> [요구 사항]
아래 자료에서 "altına" 문자열이 들어 있는 줄을 모두 찾아 한 줄씩 옮겨 적으세요.

> [자료 발췌]
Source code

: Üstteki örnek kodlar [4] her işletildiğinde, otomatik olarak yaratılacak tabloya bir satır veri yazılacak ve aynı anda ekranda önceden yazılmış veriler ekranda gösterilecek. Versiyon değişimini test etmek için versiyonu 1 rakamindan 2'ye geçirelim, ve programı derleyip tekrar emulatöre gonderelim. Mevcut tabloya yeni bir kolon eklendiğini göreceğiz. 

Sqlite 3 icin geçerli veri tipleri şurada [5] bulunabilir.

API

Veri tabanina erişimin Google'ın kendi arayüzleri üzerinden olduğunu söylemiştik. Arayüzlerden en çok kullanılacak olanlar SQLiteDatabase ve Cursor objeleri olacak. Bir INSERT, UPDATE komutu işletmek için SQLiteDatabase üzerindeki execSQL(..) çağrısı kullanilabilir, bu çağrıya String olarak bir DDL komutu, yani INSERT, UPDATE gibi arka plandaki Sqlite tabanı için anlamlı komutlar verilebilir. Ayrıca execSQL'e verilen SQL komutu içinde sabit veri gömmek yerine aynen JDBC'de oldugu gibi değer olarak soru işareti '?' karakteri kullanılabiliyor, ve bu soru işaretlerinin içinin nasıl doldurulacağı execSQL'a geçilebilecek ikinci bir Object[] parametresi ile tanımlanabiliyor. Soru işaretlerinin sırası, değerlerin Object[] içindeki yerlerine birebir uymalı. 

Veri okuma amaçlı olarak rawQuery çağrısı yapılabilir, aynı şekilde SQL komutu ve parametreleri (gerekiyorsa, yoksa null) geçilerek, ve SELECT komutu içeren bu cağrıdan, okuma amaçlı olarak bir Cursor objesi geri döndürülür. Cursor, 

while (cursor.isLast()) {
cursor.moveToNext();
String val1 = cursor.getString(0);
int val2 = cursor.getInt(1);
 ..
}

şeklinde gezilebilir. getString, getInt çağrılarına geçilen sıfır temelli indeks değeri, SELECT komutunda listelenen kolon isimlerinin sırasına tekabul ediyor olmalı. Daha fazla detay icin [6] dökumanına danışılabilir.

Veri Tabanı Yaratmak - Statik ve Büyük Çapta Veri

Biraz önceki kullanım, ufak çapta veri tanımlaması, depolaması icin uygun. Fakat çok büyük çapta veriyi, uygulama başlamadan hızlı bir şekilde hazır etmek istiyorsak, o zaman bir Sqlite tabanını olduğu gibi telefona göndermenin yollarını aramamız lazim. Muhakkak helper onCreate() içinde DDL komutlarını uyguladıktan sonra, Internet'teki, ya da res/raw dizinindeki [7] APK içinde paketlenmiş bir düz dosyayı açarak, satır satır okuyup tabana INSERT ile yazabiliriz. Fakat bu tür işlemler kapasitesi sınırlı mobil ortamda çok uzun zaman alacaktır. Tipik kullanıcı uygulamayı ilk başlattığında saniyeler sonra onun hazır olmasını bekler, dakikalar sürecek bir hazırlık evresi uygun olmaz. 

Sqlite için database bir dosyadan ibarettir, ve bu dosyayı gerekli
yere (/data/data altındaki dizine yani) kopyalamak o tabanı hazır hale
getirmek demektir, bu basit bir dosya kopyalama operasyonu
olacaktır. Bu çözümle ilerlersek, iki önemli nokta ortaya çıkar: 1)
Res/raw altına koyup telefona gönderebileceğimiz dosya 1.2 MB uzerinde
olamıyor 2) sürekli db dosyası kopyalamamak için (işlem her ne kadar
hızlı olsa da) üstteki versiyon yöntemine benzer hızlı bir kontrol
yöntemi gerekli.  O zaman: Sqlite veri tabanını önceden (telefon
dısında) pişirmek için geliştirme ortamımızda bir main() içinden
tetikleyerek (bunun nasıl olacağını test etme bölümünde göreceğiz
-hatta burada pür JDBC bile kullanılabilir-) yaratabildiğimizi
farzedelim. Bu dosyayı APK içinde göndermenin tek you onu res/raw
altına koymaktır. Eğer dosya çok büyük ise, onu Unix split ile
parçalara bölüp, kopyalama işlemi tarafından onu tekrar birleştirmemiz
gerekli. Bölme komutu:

> [작성 답안]
Res/raw altına koyup telefona gönderebileceğimiz dosya 1.2 MB uzerinde
altına koymaktır. Eğer dosya çok büyük ise, onu Unix split ile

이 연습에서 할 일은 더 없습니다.